● **EXTRACT TO READ**:
== Segment start ==

EastEnders had a classic opportunity to do female-on-male domestic abuse, with Kat, the abused child, becoming the abuser. They treated her physical abuse of her husband as comedy. She is the eternal victim, cheating repeatedly on a husband who loves the bones of her whenever she perceives he isn't giving her 100 per cent of his attention. When caught, she pulls the dirty girl excuse.

After the worst mystery in the world, Shaggerman (and who didn't guess that Derek was the culprit?), we were promised by Newman that Kat would go on a redemptive journey, that we would see Kat, alone, trying to resolve her problems and fighting to win Alfie back - that Alfie and Kat would reunite is beyond doubt: Newman likes Kat, she likes Kat with Alfie, she wants Alfie to be happy and she wants them in the pub. 'Nuff said. She who will be obeyed has spoken.

We were also promised by Newman that, within weeks after the reveal, we would learn exactly why Kat had sought an affair with Derek.

What we got and are about to get is bullshit.

First, we got Kat blaming Derek for the entirety of the affair. He forced her (as in "rape"? because that's forced sexual activity). He blackmailed her into continuing. We know all this is a lie. We watched the programme. We saw Kat invited the Shaggerman shadow into the Vic's kitchen and spread her legs, saw her licking her lips and hiking her skirt down afterward. We saw her leave Alfie alone in their bed to shag Derek in the alleyway in back of the Vic. We heard the phonecall via voicemail she made to Derek at 4AM one morning horny for him.

Then, we got a week of her whining about everything being Roxy's fault - Roxy stole her job, her pub and her husband. Well, we know that the pub isn't hers; it's Phil Mitchell. After Kat fucked things up by whisking Alfie off on an impromptu holiday to prevent him finding out that Derek had been fucking her, Phil appointed Roxy manager, so Kat lost her own job, and Kat's behaviour is behind the reason Alfie's trying to move on with Roxy now.

Only, he won't.

== Segment end ==

● **ASSIGNMENT 1**: Transcribe part of the EastEnders commentary, starting at the words "Then, we got" and ending after "Only, he won't.".
● **ASSIGNMENT 2**: In the EastEnders commentary, what led to Kat losing her job?
Rely only on the EastEnders commentary, not the data.

● **SOURCE DATA**:
== Segment start ==

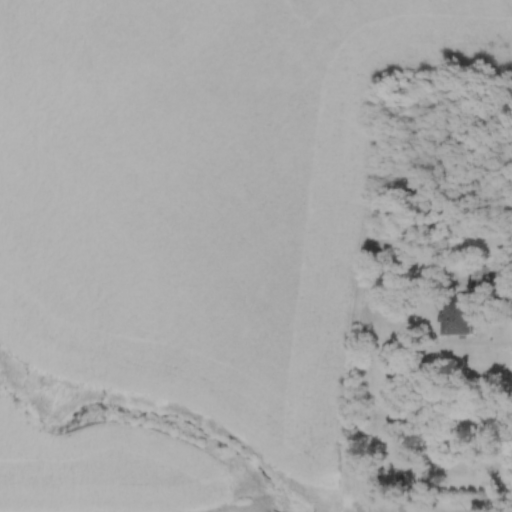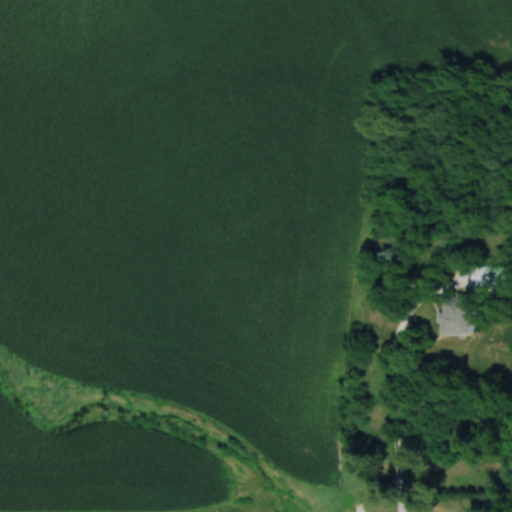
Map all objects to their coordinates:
building: (471, 296)
road: (389, 379)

== Segment end ==

● **WORKED SOLUTION 1**:
Then, we got a week of her whining about everything being Roxy's fault - Roxy stole her job, her pub and her husband. Well, we know that the pub isn't hers; it's Phil Mitchell. After Kat fucked things up by whisking Alfie off on an impromptu holiday to prevent him finding out that Derek had been fucking her, Phil appointed Roxy manager, so Kat lost her own job, and Kat's behaviour is behind the reason Alfie's trying to move on with Roxy now.

Only, he won't.

● **WORKED SOLUTION 2**: Kat took Alfie away on an impromptu holiday to keep him from finding out about her affair with Derek. After that, Phil appointed Roxy manager, so Kat lost her job.